Directions for this task: How many of the lines below contain the string "jako"? Count only case-sensitive matches, and reply with the number alone.

Records to use:
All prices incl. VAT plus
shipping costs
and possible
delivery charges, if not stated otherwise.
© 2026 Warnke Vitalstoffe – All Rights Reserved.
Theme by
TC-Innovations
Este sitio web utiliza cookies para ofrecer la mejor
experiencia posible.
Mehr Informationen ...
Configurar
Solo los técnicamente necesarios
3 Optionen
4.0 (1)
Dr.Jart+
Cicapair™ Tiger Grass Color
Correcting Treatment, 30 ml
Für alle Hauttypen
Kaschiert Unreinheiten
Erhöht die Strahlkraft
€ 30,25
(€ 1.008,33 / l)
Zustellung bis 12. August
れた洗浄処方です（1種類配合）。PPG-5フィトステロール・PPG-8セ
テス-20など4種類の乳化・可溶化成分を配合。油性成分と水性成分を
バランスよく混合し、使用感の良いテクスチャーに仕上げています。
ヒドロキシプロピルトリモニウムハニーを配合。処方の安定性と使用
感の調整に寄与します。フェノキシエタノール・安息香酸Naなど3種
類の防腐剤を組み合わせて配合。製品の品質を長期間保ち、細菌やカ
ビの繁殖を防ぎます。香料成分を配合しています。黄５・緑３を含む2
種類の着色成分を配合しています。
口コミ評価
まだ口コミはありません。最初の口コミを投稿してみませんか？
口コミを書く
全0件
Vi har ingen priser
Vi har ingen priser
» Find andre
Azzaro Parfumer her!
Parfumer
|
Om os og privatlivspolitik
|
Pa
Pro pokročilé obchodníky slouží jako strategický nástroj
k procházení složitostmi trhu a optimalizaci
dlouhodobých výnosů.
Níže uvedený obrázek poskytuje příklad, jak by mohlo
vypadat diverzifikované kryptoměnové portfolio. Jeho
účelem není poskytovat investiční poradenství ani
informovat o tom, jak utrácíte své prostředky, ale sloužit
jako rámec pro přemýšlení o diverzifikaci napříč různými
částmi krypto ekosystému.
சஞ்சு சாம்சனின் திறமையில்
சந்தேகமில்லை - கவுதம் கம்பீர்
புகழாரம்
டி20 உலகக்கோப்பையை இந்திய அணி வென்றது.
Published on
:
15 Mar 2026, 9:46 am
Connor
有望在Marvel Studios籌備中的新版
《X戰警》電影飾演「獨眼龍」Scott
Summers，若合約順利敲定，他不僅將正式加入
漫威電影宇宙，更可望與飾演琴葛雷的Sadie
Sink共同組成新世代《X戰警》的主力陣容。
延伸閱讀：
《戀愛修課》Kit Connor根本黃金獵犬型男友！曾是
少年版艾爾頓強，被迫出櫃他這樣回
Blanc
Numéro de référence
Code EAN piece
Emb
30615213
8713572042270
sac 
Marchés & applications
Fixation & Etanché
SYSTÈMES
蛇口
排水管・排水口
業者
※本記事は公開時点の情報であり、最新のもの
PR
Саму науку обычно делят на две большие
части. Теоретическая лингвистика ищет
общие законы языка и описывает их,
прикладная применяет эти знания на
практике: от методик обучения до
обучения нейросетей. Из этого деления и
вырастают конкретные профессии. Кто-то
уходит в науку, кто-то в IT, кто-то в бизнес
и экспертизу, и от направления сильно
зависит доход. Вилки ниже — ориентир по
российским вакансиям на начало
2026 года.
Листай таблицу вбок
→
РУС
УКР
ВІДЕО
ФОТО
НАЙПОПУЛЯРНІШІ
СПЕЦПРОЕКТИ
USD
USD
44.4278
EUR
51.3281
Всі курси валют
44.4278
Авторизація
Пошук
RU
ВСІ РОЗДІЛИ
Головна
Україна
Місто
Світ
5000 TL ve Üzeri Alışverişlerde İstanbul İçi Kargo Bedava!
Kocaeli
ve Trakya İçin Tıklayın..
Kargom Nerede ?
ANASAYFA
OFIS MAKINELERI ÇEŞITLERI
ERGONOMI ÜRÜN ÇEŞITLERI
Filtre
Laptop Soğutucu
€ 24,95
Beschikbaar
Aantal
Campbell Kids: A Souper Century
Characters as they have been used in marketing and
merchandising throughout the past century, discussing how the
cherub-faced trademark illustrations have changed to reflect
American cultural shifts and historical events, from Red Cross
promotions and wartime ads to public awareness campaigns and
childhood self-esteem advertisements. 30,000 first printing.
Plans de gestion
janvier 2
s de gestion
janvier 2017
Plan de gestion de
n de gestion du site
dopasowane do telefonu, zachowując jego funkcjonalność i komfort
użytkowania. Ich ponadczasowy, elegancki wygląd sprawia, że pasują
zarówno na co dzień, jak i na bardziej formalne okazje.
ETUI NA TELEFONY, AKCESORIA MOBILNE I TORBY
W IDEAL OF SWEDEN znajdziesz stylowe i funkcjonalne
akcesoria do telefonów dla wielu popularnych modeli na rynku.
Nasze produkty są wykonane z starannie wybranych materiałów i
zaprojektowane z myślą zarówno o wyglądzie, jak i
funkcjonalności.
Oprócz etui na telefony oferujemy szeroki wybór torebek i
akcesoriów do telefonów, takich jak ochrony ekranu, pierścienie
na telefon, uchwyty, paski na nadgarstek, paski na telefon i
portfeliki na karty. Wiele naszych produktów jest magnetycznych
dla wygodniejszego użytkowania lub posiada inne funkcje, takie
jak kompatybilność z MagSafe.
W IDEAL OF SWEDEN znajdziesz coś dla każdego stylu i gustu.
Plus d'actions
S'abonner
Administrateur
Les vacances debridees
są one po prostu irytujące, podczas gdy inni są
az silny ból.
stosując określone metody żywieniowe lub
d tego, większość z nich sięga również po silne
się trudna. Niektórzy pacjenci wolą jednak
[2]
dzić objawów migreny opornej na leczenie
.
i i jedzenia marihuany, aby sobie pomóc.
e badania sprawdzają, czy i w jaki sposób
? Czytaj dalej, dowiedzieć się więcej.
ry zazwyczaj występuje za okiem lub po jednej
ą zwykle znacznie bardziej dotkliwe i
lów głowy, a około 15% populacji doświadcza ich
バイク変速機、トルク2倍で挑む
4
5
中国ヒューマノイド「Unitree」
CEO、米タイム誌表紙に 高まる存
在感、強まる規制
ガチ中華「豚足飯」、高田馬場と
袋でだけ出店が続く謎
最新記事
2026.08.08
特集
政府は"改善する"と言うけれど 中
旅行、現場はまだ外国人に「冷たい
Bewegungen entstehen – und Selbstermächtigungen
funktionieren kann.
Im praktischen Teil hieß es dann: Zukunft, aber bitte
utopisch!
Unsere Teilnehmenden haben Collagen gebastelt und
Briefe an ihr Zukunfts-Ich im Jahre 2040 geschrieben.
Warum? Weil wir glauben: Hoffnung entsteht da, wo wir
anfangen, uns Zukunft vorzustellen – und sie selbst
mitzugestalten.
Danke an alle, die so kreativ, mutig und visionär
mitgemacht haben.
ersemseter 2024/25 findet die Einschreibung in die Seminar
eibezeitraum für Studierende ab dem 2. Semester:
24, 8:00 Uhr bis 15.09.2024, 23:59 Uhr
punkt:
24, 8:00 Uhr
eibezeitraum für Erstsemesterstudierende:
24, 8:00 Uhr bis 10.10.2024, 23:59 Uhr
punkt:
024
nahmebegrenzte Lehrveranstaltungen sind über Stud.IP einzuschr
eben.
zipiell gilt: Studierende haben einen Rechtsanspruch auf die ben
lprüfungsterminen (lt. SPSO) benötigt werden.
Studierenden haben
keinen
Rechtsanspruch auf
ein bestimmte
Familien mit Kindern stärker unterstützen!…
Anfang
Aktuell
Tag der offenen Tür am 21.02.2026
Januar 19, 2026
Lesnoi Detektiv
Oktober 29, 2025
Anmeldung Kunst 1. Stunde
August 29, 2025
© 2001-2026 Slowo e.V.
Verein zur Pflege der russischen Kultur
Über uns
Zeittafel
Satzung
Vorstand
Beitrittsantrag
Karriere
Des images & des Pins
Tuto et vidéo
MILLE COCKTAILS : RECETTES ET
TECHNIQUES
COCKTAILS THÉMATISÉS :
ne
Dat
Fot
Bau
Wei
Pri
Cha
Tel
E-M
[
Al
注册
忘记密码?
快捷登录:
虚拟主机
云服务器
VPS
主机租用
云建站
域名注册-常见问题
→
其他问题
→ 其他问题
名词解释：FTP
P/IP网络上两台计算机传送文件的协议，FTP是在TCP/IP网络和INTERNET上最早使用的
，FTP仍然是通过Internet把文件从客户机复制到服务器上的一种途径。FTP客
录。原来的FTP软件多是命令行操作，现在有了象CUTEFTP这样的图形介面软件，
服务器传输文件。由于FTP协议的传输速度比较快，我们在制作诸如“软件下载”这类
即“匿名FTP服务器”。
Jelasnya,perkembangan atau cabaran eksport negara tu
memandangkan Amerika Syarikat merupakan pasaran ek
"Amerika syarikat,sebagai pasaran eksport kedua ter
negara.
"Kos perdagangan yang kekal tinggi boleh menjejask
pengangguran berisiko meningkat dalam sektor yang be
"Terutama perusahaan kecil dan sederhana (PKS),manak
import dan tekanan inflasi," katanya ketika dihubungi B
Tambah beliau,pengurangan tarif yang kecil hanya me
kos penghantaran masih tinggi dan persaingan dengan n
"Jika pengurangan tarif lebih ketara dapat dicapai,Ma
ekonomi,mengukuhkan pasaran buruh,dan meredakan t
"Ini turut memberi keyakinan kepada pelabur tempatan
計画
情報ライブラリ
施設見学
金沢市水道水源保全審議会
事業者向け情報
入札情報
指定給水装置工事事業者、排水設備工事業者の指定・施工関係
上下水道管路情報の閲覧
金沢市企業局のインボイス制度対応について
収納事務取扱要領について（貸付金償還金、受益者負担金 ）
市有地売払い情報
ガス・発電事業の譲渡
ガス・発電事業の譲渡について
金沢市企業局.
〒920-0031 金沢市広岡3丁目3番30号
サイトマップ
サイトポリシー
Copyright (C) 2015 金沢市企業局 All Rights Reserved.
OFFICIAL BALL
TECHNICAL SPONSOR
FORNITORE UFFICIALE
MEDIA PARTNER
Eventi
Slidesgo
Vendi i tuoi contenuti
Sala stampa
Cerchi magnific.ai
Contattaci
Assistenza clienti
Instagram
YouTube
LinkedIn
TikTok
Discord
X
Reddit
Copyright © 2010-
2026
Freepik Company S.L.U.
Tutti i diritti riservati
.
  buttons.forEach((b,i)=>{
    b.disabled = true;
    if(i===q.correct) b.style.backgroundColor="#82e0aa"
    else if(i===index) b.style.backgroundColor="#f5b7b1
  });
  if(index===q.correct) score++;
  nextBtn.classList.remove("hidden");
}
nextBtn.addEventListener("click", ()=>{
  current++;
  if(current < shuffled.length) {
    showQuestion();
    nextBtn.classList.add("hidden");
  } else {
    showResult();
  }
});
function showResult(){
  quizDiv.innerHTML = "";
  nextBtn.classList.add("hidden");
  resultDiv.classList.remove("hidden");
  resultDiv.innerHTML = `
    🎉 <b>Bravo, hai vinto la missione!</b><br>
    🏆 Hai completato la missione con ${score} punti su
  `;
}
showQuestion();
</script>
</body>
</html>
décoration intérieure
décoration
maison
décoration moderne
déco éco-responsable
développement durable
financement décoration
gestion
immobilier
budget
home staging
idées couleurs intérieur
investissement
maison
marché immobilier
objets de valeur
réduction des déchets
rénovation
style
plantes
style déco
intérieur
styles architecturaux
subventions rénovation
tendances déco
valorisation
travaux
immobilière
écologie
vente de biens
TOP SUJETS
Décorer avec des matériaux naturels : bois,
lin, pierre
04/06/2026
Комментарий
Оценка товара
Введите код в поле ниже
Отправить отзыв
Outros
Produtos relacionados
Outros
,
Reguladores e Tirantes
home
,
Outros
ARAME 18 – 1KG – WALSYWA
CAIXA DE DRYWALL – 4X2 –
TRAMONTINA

Answer to the problem: 2